Number of applications. A count is made of every application of a pesticide. In some database reports, the number of applications is zero. This means that the indicated combination was reported, but quality control checks flagged the specific data as bad. In this case, the specific application is not counted and the amount of AI is ignored.
Planted and treated amounts. For every application of a pesticide, the amount actually treated is added into the summaries. Thus if a particular field is treated twice, the amount treated is included twice. The amount planted is also repeated for all applications, even if applied to the same plot of land, so the amount planted for a particular commodity may exceed commodity acreages published by the California Statistical Reporting Service or other agencies.

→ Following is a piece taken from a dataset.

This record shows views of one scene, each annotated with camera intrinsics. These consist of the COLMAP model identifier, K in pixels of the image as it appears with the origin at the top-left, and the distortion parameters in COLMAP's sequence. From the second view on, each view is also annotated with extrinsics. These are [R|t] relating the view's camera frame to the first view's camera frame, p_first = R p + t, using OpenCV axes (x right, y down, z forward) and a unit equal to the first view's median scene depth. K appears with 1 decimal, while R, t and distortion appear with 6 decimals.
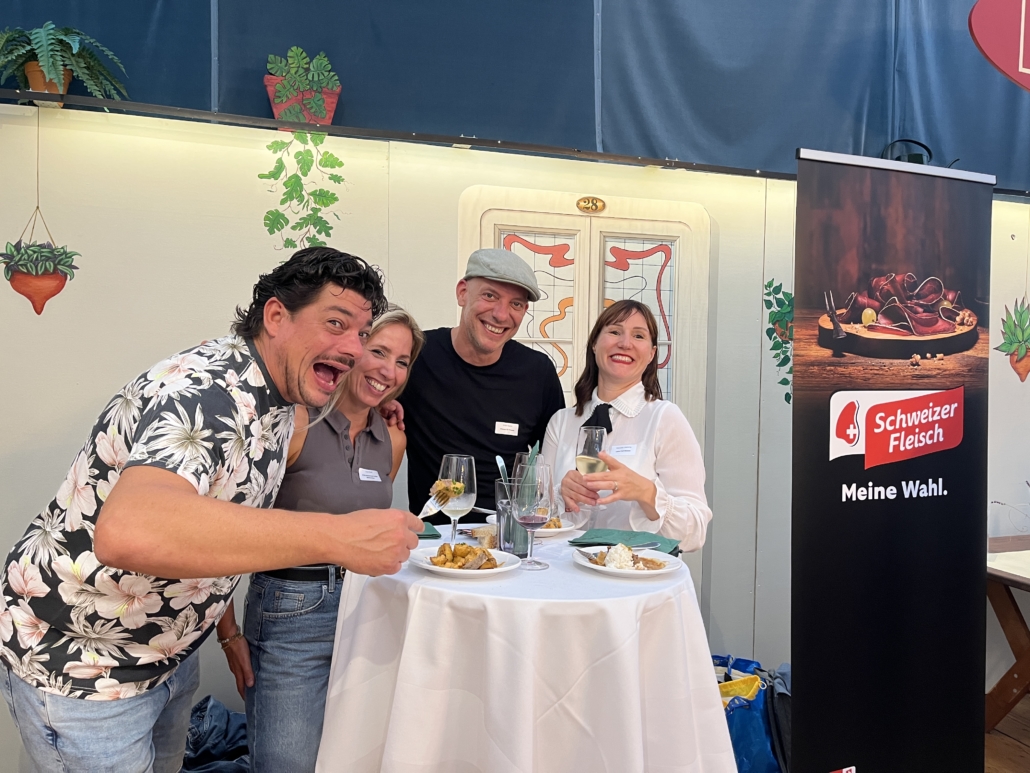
lens RADIAL K [[784.5, 0, 515.0], [0, 784.5, 386.5], [0, 0, 1]] dist [0.067213, 0.002085]
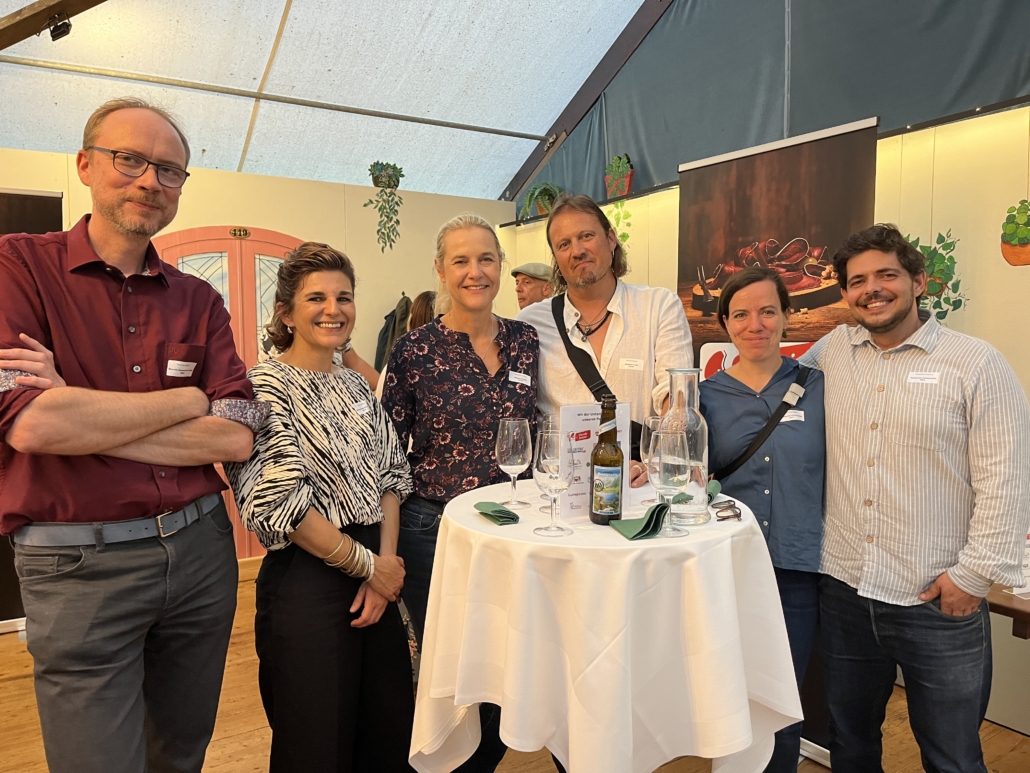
lens RADIAL K [[784.5, 0, 515.0], [0, 784.5, 386.5], [0, 0, 1]] dist [0.067213, 0.002085]
pose [[0.247359, 0.041459, -0.968037, 1.516114], [-0.025227, 0.999021, 0.036340, 0.036503], [0.968595, 0.015431, 0.248163, 0.370491]]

"Unknown" sites, counties, months. When UC IPM encounters a problem with the site, county, or month in the raw data, the questionable variable is replaced with "unknown" rather than discarding the entire record, so that the amount of pesticide is included in any summaries. For example, if the county can not be determined, the record is included in statewide summaries and listed in a fifty-ninth "unknown" county. Unknown months are included in annual summaries, but not in any particular month, and unknown sites are included in summaries of all sites. Since pesticides are fundamental to the database, uses of unknown pesticides were discarded.
The CDPR Annual Pesticide Use Report that is available in printed form and information from the Summaries Database differ in some ways. Most obviously, the CDPR report is a summary for the entire state for the year and UC IPM summarizes the data monthly by county, if requested. Also, to generate the summaries, UC IPM and CDPR handle the raw data slightly differently.
CDPR completes data quality control and generates its annual summary before supplying the data on computer tape to UC IPM. Then UC IPM:
Quality checks. UC IPM designs additional tests to evaluate the values in several data fields and the relationships between some fields.
Site groupings and name changes. CDPR site names were originally based on names used by the US EPA to prepare official labels. Problems arose when the label called a site by one name and the use report used another. UC IPM grouped some sites together and renamed others to make the access more logical, analysis more valid, and the summaries easier to interpret.
The conversion of areas, weights, and volumes. Various units used to record areas, weights, and volumes treated were converted to reduce the complexity of the summaries. Areas are always expressed as acres, volume as thousands of cubic feet, and weight as tons.